OK. Let’s move on to the second impersonal subject: the word ‘There’.
Like ‘It’, it doesn’t really mean anything. It simply says that something exists. But it’s a very common way of introducing new information in the form of a noun phrase.
Show your students this example, which is likely to come at the beginning of a paragraph:
Item 17 (‘There’ example)
There is a well-established method (noun phrase) for calculating an ‘economic order quantity’ (EOQ) so as to minimize holding costs. This method, which was first developed by F.W. Harris in 1913, has since been refined over the years.
Now give your class some practice.
Form your students into groups or pairs, and get them to remodel these sentences, using ‘there’. It may require a bit of thinking. You may come up with alternative answers to mine.
Item 18 (‘There’ practice)
1. Organizations should be concerned about stress for three main reasons.
(Use ‘There’ at the beginning and ‘why’ later on)
2. Price wars can destroy companies, but they can be avoided in several ways.
(Use ‘there’ in the second part of the sentence.)
3. Different views will probably exist within an organization on how to make change happen.
(Use ‘There’ and ‘likely’ at the beginning)
Here are the answers:
Item 19 (‘There’ answers)
There are three main reasons why organizations should be concerned about stress.
Price wars can destroy companies, but there are several ways to avoid them.
There are likely to be different views within an organization on how to make change happen.

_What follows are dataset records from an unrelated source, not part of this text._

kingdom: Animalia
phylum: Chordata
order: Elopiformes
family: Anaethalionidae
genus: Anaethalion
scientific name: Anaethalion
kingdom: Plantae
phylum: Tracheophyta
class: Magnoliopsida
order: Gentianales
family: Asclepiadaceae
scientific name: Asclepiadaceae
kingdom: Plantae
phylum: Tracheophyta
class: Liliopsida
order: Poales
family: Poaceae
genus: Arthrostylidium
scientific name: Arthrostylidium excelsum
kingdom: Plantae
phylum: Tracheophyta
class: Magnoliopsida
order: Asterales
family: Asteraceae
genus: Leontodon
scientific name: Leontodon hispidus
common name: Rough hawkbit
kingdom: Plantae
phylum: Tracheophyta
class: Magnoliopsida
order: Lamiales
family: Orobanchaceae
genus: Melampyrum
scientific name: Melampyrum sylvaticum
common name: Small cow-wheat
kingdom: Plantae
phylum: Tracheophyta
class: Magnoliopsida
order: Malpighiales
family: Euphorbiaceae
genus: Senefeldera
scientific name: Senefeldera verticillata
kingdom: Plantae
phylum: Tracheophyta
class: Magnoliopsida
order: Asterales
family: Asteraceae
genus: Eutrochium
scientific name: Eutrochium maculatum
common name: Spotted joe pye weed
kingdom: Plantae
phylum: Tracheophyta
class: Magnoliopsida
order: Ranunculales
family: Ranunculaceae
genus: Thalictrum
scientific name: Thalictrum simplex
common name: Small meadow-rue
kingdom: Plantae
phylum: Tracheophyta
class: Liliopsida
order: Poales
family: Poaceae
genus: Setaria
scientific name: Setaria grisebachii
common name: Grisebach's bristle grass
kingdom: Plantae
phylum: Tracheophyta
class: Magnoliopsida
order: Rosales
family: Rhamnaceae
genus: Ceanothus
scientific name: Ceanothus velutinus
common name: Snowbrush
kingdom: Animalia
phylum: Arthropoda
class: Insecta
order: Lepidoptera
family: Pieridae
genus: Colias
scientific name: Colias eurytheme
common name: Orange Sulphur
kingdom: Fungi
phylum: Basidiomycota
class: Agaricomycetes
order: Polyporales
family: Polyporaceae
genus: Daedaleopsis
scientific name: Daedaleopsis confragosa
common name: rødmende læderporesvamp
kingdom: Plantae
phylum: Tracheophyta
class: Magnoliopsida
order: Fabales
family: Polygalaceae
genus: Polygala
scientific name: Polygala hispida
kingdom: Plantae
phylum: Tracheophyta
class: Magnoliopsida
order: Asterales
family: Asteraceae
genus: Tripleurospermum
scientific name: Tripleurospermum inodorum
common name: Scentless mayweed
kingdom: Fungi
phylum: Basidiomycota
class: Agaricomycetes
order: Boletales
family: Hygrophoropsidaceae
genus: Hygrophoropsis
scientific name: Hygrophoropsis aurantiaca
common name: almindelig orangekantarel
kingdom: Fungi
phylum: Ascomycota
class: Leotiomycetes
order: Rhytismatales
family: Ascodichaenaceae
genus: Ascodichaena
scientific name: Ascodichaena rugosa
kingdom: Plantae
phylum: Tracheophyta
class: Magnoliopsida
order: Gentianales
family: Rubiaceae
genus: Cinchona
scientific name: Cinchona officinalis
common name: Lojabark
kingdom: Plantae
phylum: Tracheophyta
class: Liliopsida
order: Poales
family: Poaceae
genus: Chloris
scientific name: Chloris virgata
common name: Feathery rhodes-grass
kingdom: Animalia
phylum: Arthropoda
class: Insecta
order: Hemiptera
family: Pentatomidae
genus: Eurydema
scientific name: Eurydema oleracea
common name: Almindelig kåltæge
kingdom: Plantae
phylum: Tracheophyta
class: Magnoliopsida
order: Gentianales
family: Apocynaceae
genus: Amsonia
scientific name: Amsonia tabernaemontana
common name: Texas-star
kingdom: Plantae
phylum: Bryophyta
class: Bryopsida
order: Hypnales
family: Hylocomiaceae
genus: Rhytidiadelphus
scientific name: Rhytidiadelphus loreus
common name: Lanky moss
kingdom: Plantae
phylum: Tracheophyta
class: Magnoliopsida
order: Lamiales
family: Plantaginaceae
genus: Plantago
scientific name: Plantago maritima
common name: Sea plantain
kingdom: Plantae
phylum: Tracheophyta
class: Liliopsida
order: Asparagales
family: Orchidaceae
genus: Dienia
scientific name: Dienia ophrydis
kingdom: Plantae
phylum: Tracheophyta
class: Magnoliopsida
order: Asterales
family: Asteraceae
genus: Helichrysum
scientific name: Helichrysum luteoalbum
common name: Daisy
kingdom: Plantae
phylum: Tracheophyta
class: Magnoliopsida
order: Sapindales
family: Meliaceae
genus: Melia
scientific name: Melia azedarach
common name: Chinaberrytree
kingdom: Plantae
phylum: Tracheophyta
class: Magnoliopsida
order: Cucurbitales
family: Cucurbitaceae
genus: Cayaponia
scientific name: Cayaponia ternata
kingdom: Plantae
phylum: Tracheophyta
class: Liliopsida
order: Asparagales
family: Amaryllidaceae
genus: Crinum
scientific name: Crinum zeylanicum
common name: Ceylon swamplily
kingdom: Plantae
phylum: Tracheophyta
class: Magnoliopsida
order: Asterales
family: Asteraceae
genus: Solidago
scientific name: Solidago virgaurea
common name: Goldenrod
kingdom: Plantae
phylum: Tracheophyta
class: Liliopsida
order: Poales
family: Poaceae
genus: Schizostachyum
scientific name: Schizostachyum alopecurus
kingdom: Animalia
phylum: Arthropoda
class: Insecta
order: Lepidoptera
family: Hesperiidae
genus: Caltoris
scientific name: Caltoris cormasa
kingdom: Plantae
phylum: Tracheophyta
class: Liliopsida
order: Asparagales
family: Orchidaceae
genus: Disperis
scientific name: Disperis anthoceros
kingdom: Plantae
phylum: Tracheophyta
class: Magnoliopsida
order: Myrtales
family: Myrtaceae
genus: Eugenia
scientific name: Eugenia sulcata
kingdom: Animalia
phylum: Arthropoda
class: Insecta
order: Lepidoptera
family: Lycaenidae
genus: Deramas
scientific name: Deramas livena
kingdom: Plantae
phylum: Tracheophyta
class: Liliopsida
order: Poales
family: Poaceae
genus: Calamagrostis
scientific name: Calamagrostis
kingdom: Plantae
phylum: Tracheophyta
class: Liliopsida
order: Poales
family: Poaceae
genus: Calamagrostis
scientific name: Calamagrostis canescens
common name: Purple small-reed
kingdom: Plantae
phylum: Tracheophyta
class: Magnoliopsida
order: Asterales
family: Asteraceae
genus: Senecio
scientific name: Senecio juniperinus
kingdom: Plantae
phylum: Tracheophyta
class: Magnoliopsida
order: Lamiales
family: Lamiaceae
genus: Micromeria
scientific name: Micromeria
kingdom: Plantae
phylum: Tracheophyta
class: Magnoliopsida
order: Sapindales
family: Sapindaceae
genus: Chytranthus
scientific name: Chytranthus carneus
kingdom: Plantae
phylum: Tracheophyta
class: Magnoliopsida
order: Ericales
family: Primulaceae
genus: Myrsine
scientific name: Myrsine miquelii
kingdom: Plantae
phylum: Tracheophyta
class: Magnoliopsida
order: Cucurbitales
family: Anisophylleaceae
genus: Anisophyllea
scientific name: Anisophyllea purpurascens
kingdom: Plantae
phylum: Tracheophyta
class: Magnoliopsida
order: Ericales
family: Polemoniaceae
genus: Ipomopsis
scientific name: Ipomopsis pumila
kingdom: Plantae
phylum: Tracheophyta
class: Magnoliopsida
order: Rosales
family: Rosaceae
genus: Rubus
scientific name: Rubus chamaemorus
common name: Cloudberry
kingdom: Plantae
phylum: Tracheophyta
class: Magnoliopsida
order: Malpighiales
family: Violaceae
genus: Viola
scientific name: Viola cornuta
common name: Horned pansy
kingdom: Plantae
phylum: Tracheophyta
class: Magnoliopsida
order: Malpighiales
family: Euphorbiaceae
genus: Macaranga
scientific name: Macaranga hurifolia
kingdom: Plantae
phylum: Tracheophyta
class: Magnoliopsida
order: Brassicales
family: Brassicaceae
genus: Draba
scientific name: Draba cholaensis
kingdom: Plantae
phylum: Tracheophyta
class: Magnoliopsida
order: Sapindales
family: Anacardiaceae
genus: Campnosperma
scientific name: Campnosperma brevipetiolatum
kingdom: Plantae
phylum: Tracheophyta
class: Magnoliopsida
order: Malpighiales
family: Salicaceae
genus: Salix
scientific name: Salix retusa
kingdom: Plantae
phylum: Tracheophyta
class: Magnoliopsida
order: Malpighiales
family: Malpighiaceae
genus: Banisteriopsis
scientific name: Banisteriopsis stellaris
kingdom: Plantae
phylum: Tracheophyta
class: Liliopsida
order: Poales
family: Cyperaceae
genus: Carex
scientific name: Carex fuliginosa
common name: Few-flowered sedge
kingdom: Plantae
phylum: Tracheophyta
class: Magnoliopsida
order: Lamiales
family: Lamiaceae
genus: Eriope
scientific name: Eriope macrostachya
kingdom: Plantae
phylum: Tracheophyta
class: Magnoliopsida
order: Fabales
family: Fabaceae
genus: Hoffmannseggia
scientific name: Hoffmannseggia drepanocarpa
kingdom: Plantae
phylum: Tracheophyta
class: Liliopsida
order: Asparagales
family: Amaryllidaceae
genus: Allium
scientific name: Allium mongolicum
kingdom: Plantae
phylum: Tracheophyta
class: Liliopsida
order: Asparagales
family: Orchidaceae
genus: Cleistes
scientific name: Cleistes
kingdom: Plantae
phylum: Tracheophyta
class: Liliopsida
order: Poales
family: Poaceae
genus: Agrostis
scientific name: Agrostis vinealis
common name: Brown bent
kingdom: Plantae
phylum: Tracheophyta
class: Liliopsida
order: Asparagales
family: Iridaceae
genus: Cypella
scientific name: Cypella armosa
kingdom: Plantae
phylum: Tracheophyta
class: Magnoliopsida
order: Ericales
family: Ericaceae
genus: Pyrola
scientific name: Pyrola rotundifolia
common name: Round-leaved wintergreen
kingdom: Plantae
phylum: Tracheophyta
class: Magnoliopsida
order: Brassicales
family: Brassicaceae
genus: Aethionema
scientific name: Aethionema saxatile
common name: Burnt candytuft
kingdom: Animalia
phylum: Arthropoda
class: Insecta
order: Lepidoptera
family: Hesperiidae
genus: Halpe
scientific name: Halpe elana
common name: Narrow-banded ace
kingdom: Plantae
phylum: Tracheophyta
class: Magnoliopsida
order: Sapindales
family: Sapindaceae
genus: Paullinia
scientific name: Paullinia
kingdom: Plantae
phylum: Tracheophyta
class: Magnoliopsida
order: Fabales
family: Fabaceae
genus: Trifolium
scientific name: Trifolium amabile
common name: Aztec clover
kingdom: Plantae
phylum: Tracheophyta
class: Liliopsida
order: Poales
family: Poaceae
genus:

As mentioned, this structure is normally used to introduce new information, so it might be interesting, if you have time, to ask your class in groups to write a second and even a third sentence to follow the example sentences that you’ve just seen.
And a possible research activity would be to ask students to scan their current reading and bring in examples of ‘it’ and ‘there’ as impersonal subjects.
Before you finish, it may be worth reminding your students of another way to start their sentences objectively, which is to use an impersonal noun such as ‘research’ or ‘report’ as the subject of their sentence.
Show your students this example:
Item 20 (impersonal noun example)
The report explains how ‘business complexity’ can affect small as well as large companies.
Words that are frequently used in this way include:
Item 21 (common impersonal nouns)
analysis, article, data, essay, evidence, report, research, statistics, studies
Here are few examples of sentence-openers in this style, which your students are probably familiar with:
Item 22 (impersonal noun sentence-openers)
This essay will examine how …
This report has evaluated the arguments for …
Statistics indicate that …
Studies have shown that …
The data/evidence suggests that …
This analysis demonstrates that …
OK. That’s the end of this lesson (which I hope you found useful!), except for a quick revision exercise for your students:
1. Fill the gaps either with ‘it’ or ‘there’.
a) ________ may be difficult to define a ‘quality product’, but ________ is little doubt that it is seen as something worth aiming for.
b) ________ may be a number of reasons why companies seek to manage quality, but ________ is important to remember that such a search is an ongoing rather than a finite activity.
2. Rewrite these sentences by using the words in brackets near the beginning, making any changes that are necessary.
a) (important) Managers should make a distinction between a need for change that stems from an external threat, and one that results from an opportunity to do things in a different way.
b) (not unusual) Manufacturing companies often fail because they hesitate to commit the necessary resources at the right time.
a) It may be difficult to define a ‘quality product’, but there is little doubt that it is seen as something worth aiming for.
b) There may be a number of reasons why companies seek to manage quality, but it is important to remember that such a search is an ongoing rather than a finite activity.
a) It is important for managers to make a distinction between a need for change that stems from an external threat, and one that results from the opportunity to do things in a different way.
b) It is not unusual for manufacturing companies to fail because they hesitate to commit the necessary resources at the right time.